Picton is underweight London offices, which make up around 4% of the portfolio, and Morris has focused his offices in places like Colchester’s business park. 

‘To me it feels that in the regional offices, businesses are starting to go back to work,’ he said.

Inglis said offices outside London also had the benefit of ‘significantly lower total occupation cost - rent, rates, service charge’. 

‘The regions are no longer the “back office” servicing London and indeed have become vibrant and attractive centres in their own right,’ he said.

Richard Shepherd-Cross, Custodian: ‘hybrid approach’

However, Morris said London ‘is a dangerous place to bet against’ and it always ‘reinvents itself’. 

Shepherd-Cross agreed that the London market has the ability to recover from even the most difficult of situations.  

‘London has confounded every critical forecast that has been levelled at it - whether that is residential house prices, office demand,or Brexit - so I hesitate to bet against it,’ he said.  

The fund managers also noted that the cost of office space in London had remained good value, failing to keep pace with the inflation seen in other parts of the business such as wages and utilities.  

Morris said property costs ‘are a relatively small component of most business overheads’, with property costs for offices in the City or West end being ‘generally about 15% of total costs’.  

The benefits of spending more time with family and in the community had shone a light on the question of where offices should be based and whether a London address really trumped quality of life for employees.

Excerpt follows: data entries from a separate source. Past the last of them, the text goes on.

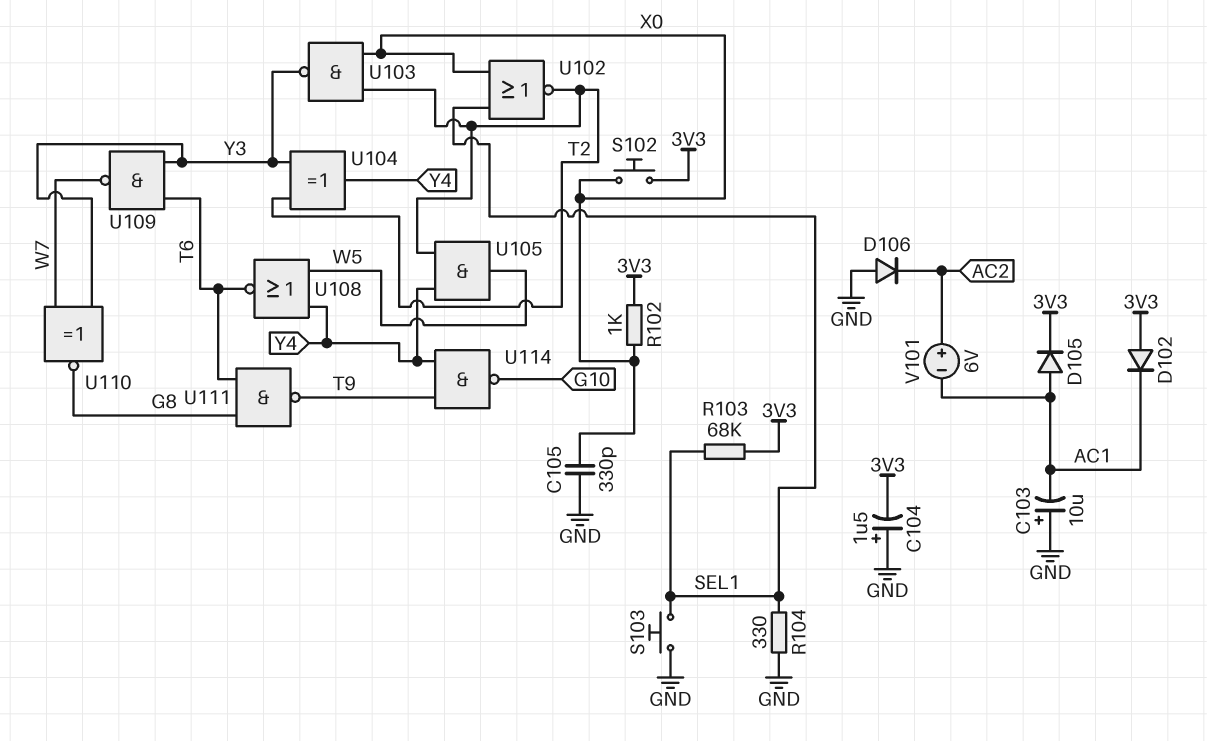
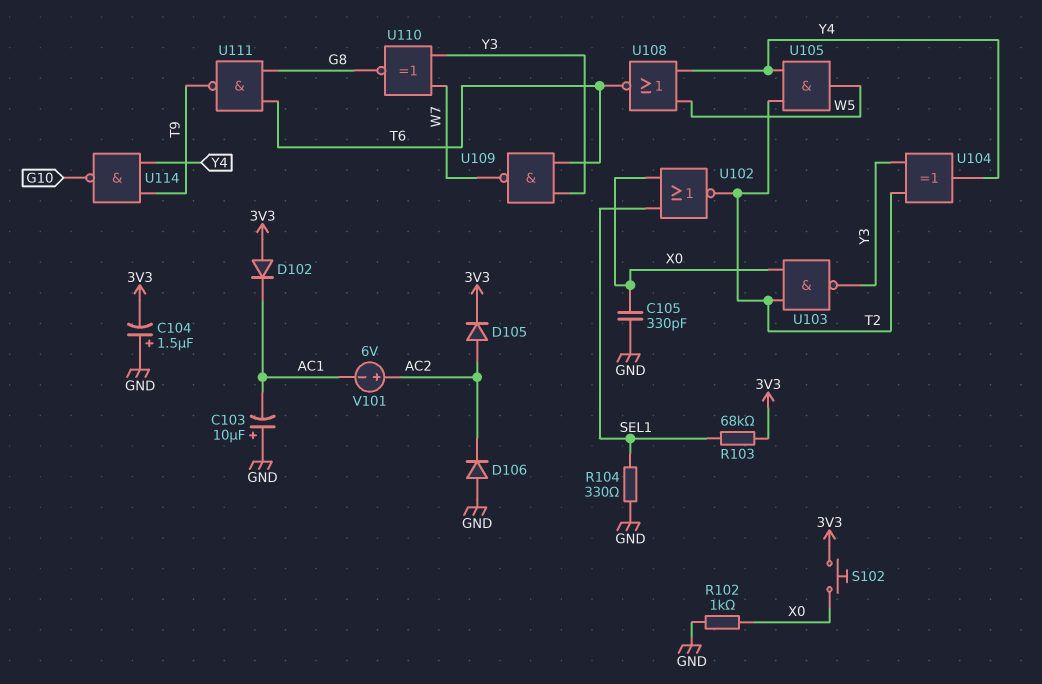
D105: diode (A AC1, K 3V3) -> diode (A AC2, K 3V3)
R102: 1k (3V3, X0) -> 1k (GND, X0)
S103: button (GND, SEL1) -> none

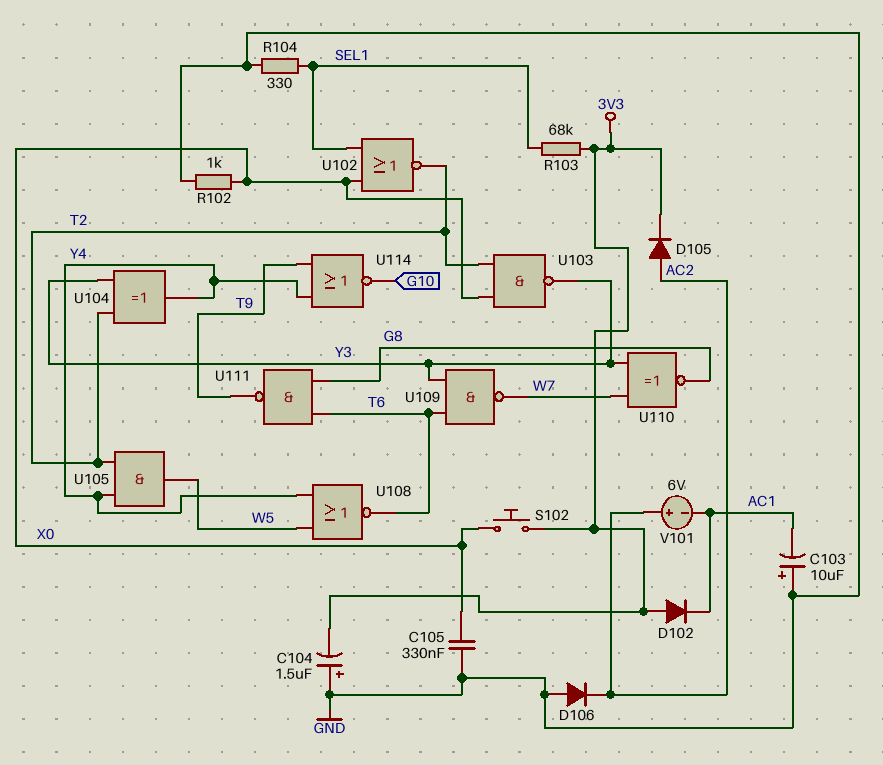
C105: 330pF (GND, X0) -> 330nF (GND, X0)
U114: NAND (in T9, in Y4, out G10) -> NOR (in T9, in Y4, out G10)

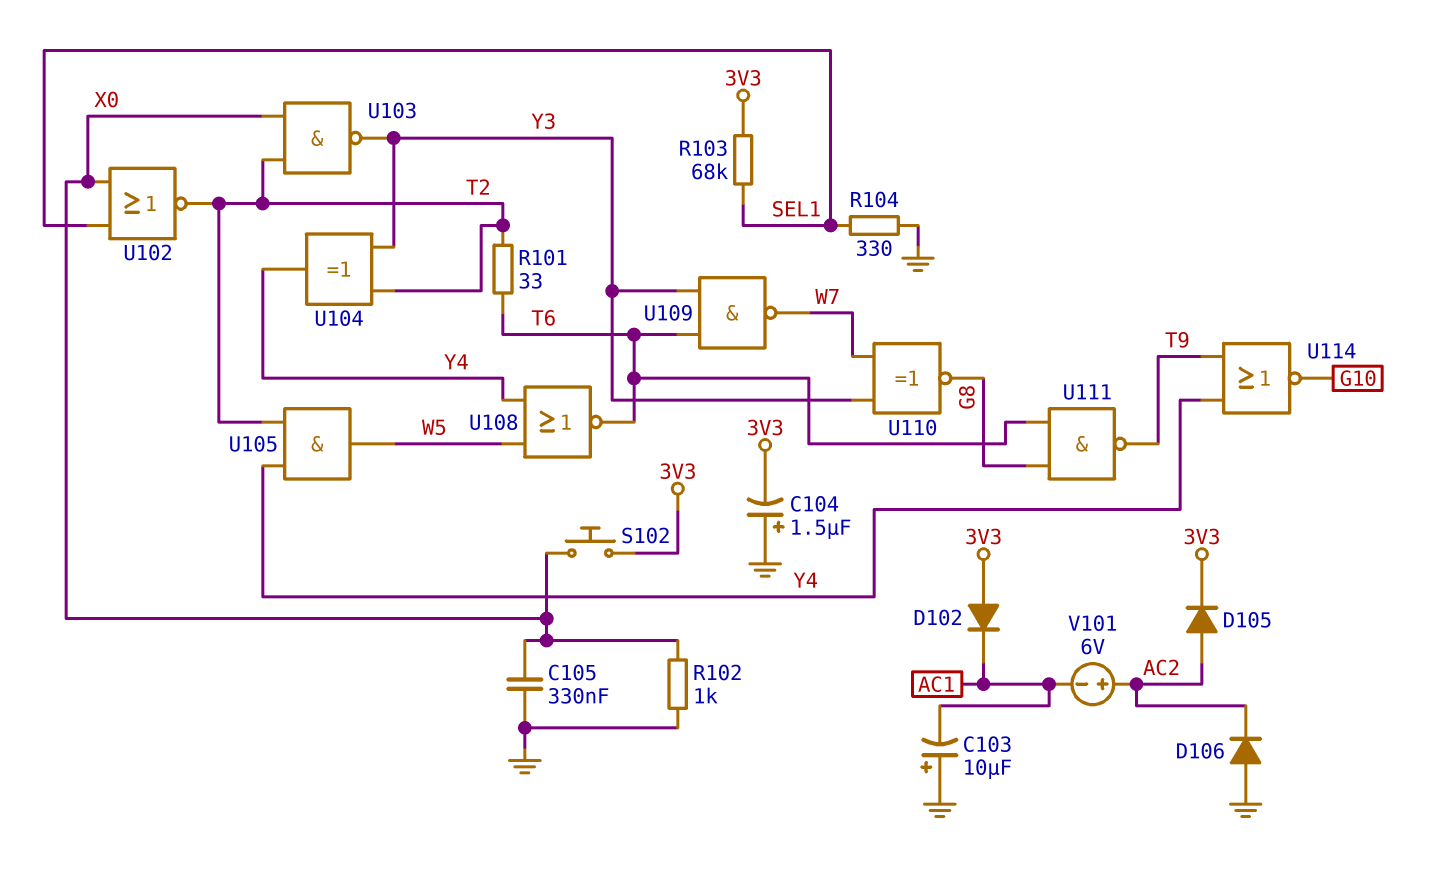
R101: none -> 33 (T2, T6)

Shepherd-Cross recalled a chief executive of a US technology start-up that shunned New York or Los Angeles in favour of Denver, Colorado, for its head office because it was a ‘nice place to live’ and videoconferencing meant it could connect with customers across the US easily.

Employees want flexibility and choice

  ‘Why not relocate the business to where you want to be,’ said Shepherd-Cross. ‘Why not put you HQ in Bristol if you do not need to be in central Birmingham or London.’ 

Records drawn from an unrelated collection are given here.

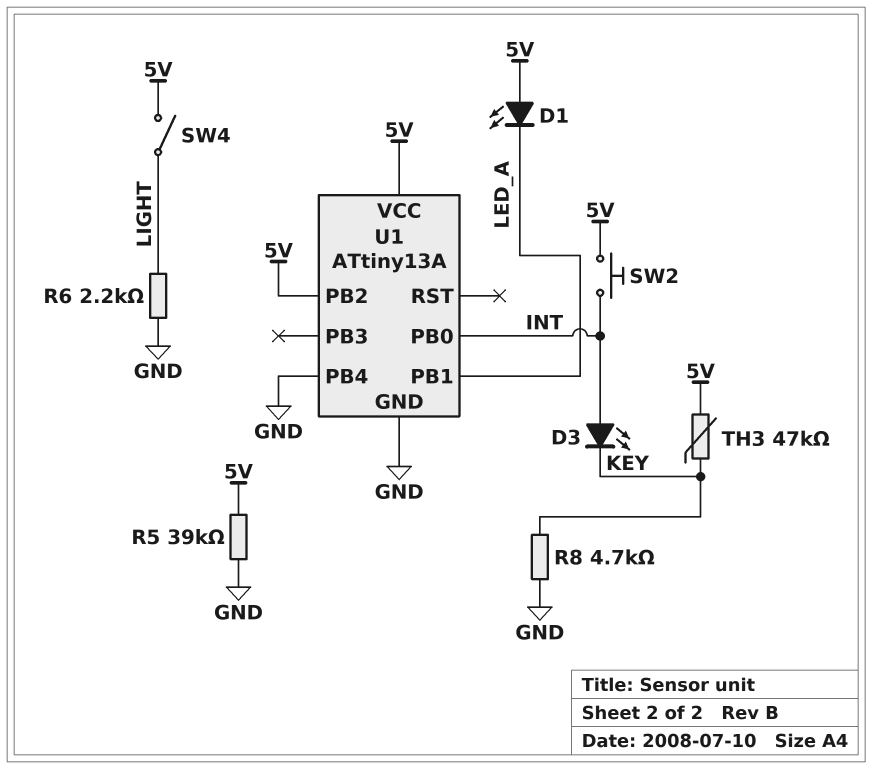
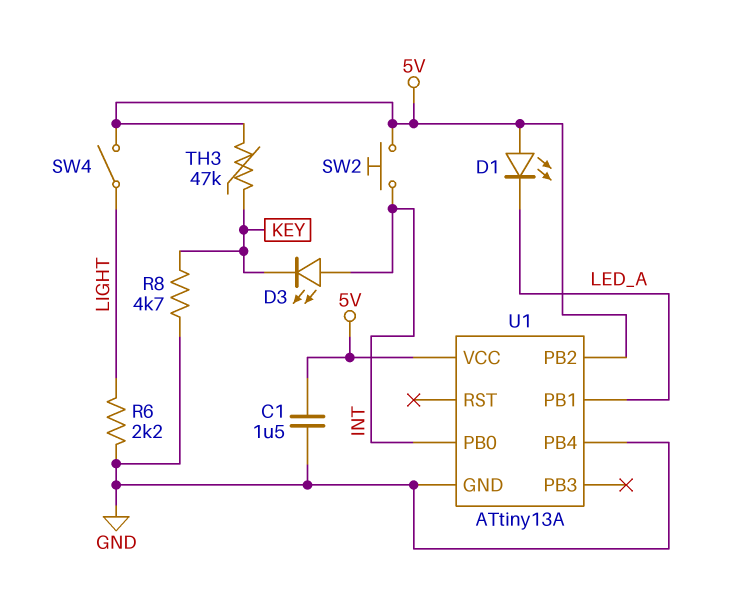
C1: none -> 1.5uF (5V, GND)
R5: 39k (5V, GND) -> none

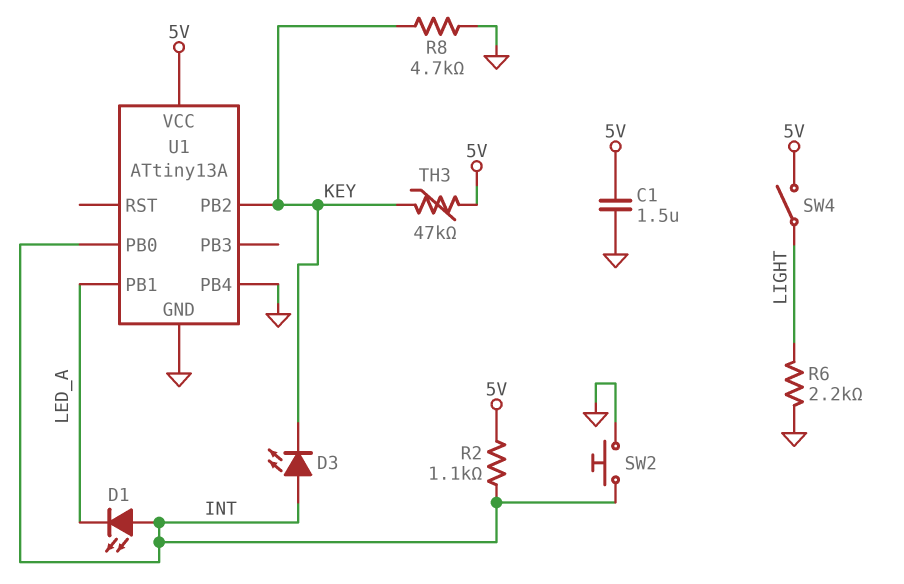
D1: LED (A 5V, K LED_A) -> LED (A INT, K LED_A)
R2: none -> 1.1k (5V, INT)
SW2: button (5V, INT) -> button (GND, INT)
U1 pin PB2: 5V -> KEY

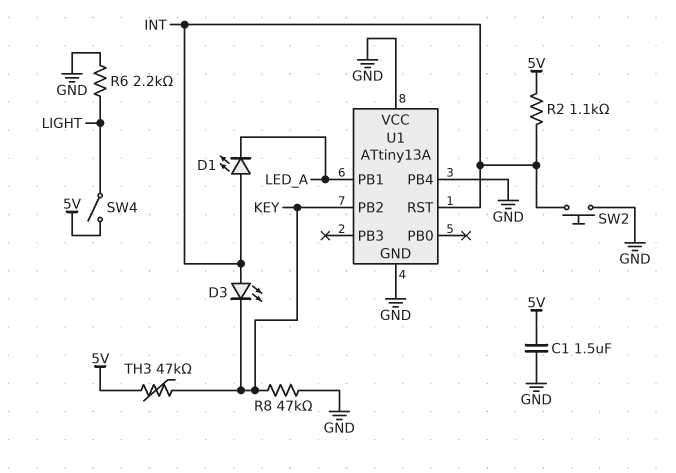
R8: 4.7k (GND, KEY) -> 47k (GND, KEY)
U1 pin PB0: INT -> none
U1 pin RST: none -> INT
U1 pin VCC: 5V -> GND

He said a ‘two-tier’ market would develop where ‘Oxford, Bristol, Cambridge, Bath, Norwich and other nice places to live will do well’ but ‘grittier’ areas will not be as attractive unless they can offer large, cheap spaces for operational properties such as call centres.  

Whatever type of office or location, there would be more care taken over the quality of working environment provided to employees due to the coronavirus outbreak. Shepherd-Cross said the ‘desk density’ in some call centres meant workers were like ‘battery chickens’ stuck in buildings ‘not designed for that number of people’.  

‘There will be greater focus on things like air ventilation...and buildings will be designed to cope with high levels of air change per hour and also greater levels of hygiene such as self-flushing toilets, which will be expected as standard,’ he said.

‘Some of those things we will learn to expect. Some offices will no longer be fit for purpose.’ 

Many offices may need a revamp in order to live up to higher, post-virus standards, and businesses may reconsider the types of office they need or its location, but what all real estate fund managers agree on is that working from home will not become the dominant way of working and offices would always be a vital part of how businesses operate. 

Although there is lots of talk currently about the demise of office working, Shepherd-Cross said ‘we are forgetting that everyone is working from home and no one has any competitive advantage’.  

‘If you take two businesses, each with 50 employees, and one business has everyone working remotely and the other has an office, you would feel confident that the one with the office has a competitive advantage in terms of collaboration and training,’ he said.  

‘How would you instil a culture of a company in a new hire if everyone is working from home?’ 

Morris agreed that offices enabled staff to ‘be collaborative, social, train, and be supervised’. 

‘We are looking at things in the model of now and saying [Covid-19] will change things forever, and it will, but not as much as some people have said,’ he said.